| Article |
============================================================
La phase ultime d’arabisation de la Kabylie par l’État algérien

IQRAA a commencé son travail d'arabisation en Kabylie.
IQRAA a commencé son travail d'arabisation en Kabylie.

Désormais, le pouvoir illégitime algérien, d’essence arabo-islamiste, et dont la gestion des affaires est confiée à une équipe oligarchique d’apparence civile, est rentré dans sa phase ultime d’arabisation et de salafisation de la Kabylie.

En effet, des initiatives sans précédent démontrent, si besoin est, de sa détermination à mener jusqu’au bout cette entreprise machiavélique de déracinement, de déstructuration et de dépersonnalisation de la Kabylie. Une entreprise autant illégale qu’immorale, au détriment de l’identité, de la culture et de la langue authentiques et légitimes de la population kabyle. En effet, avec l’implantation de l’association IQRAA le 8 septembre dernier à Tizi-Ouzou, le pouvoir pense avoir trouvé la bonne parade par un simple truchement terminologique, en substituant le mot "alphabétisation" à celui d’"arabisation". Dans une entrevue de Khelid Hocine, président de l'association IQRAA de la wilaya de Tizi-Ouzou, le 8 septembre 2013, celui-ci y exprimait déjà le souhait de voir "ouvrir le maximum de classes d'alphabétisation à travers les hameaux et douars les plus reculés de la Kabylie] en revoyant, à la baisse, le nombre de 30 à 40 apprenants, exigé actuellement pour l'ouverture d'une division pédagogique".
============================================================
| Données fournies |

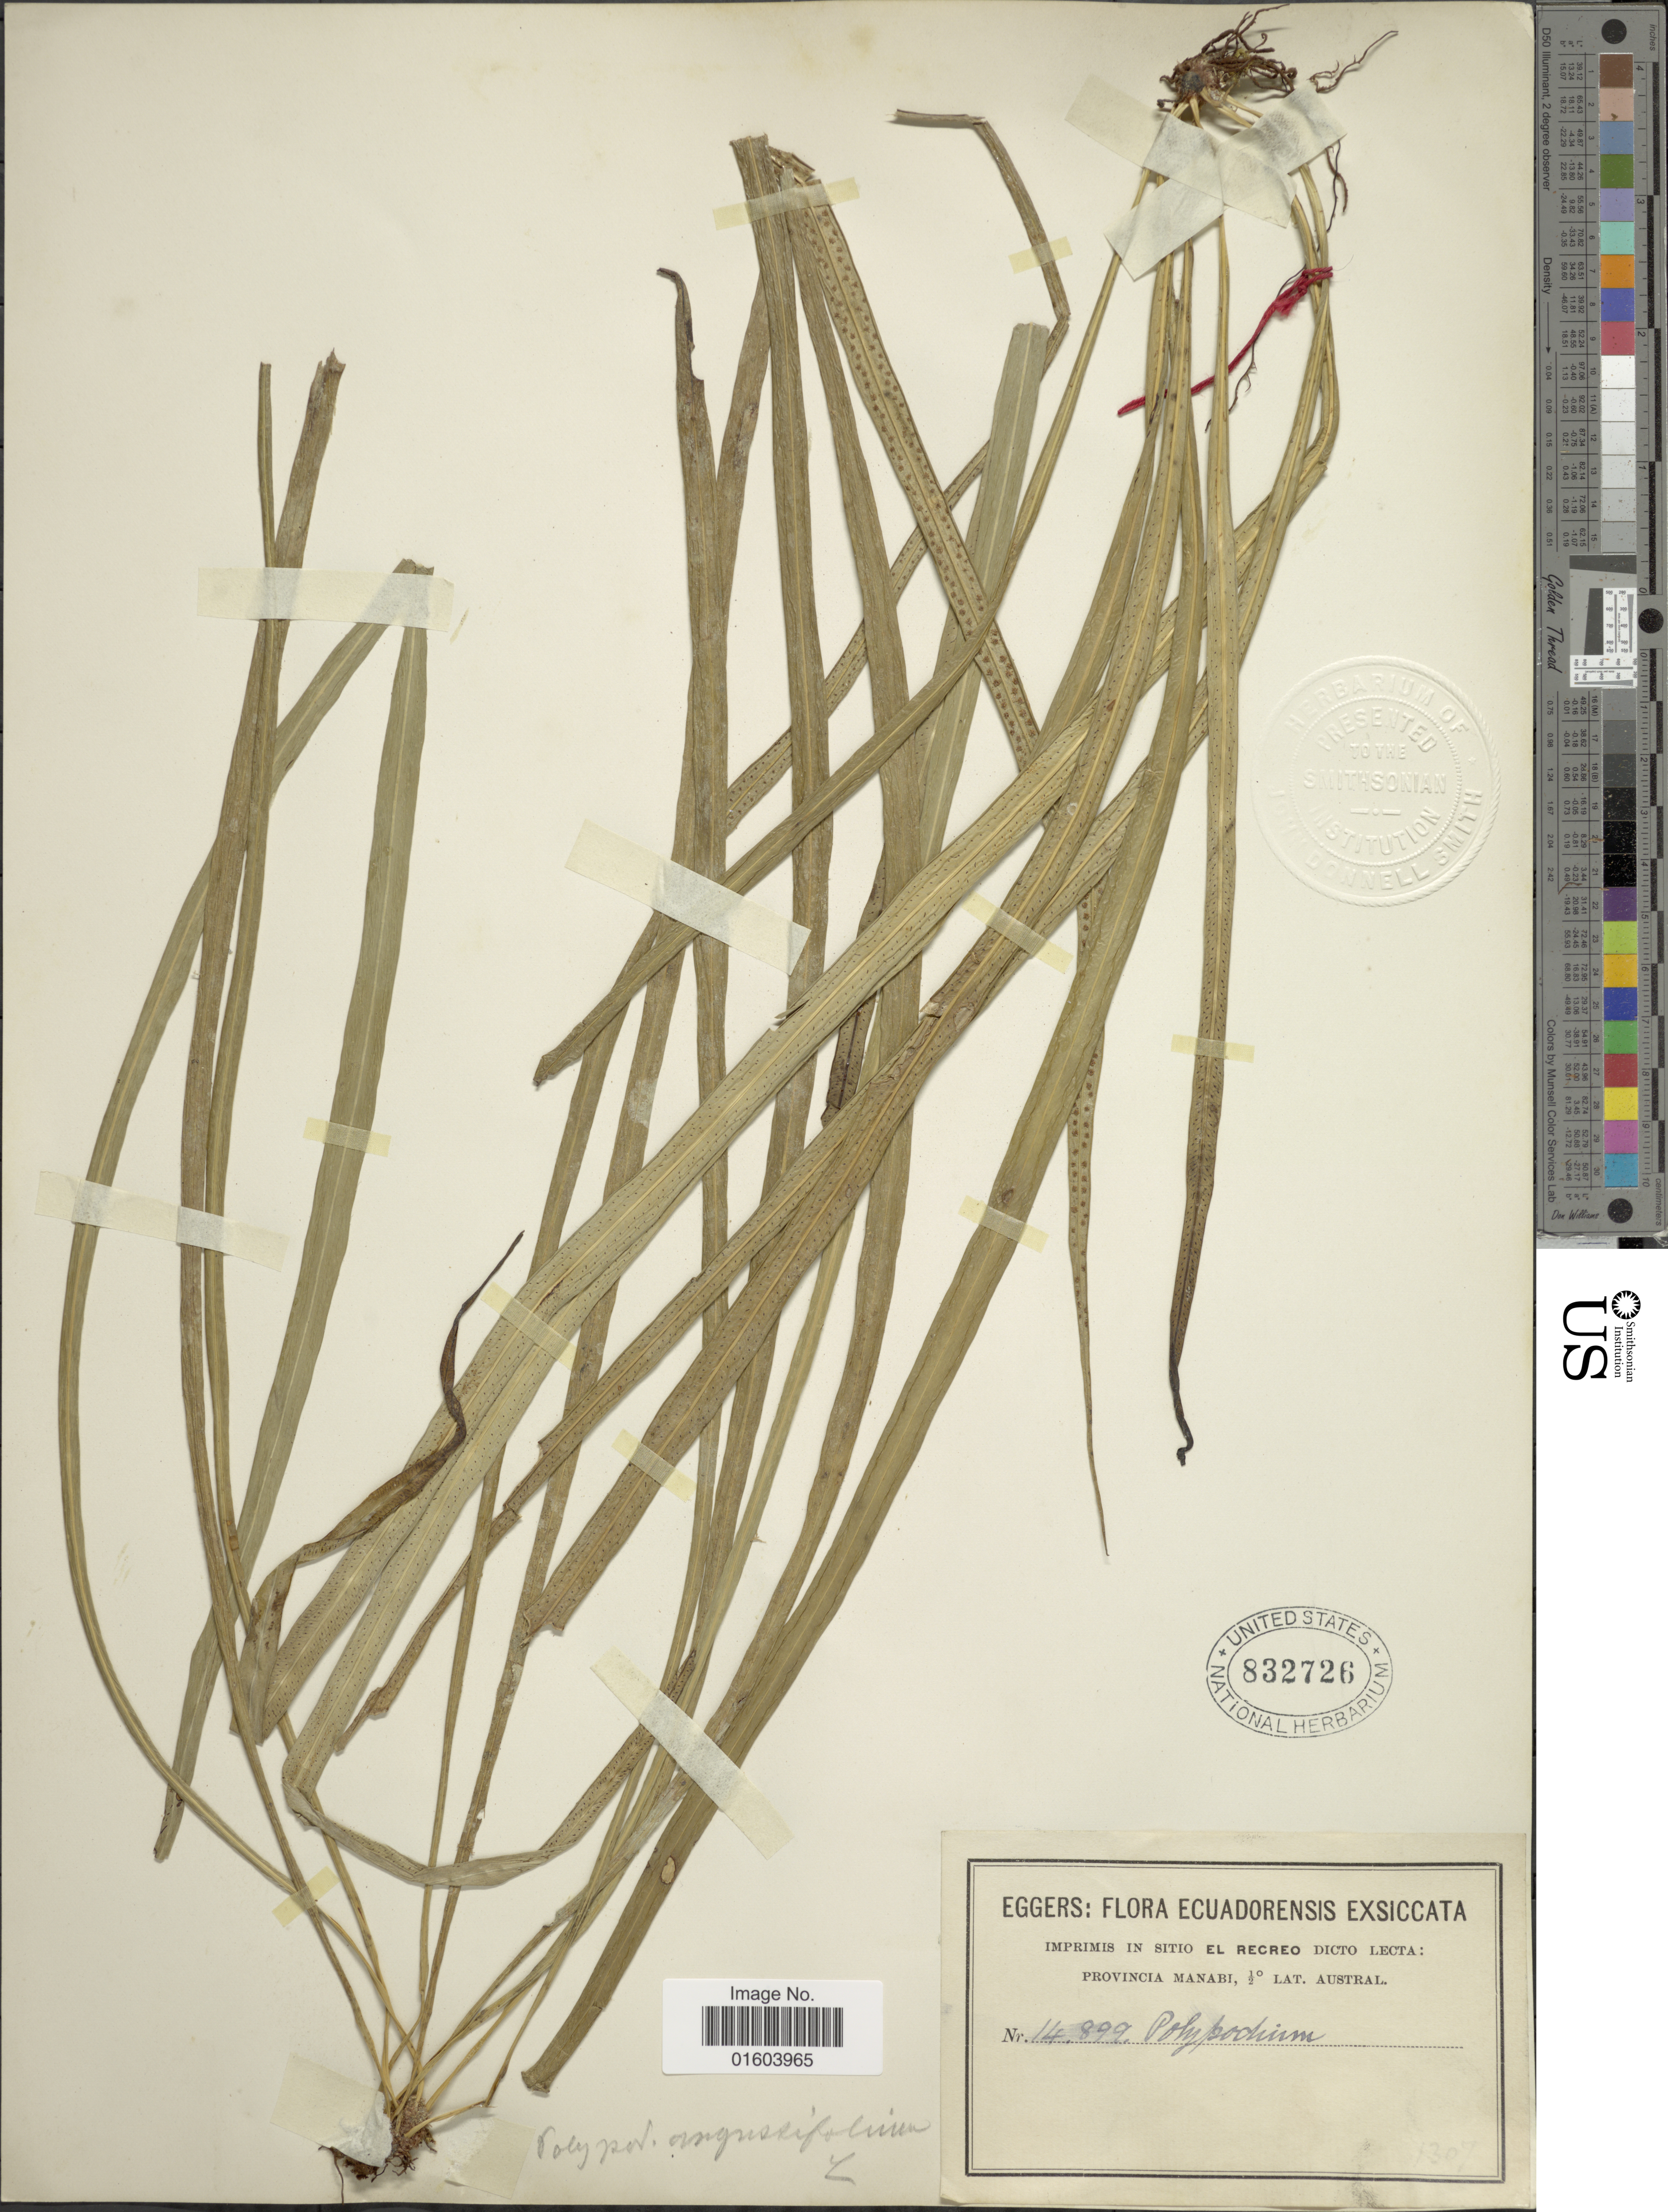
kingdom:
============================================================
| Consignes |
a) D'après l'article, qui préside l'association IQRAA de la wilaya de Tizi-Ouzou ?
b) Recopiez tout le passage de l'article qui va de « La phase ultime » jusqu'à « salafisation de la Kabylie. », en remplaçant « arabisation » par « acculturation ».

| Réponses |
a) Khelid Hocine.

b)
La phase ultime d’acculturation de la Kabylie par l’État algérien

IQRAA a commencé son travail d'acculturation en Kabylie.
IQRAA a commencé son travail d'acculturation en Kabylie.

Désormais, le pouvoir illégitime algérien, d’essence arabo-islamiste, et dont la gestion des affaires est confiée à une équipe oligarchique d’apparence civile, est rentré dans sa phase ultime d’acculturation et de salafisation de la Kabylie.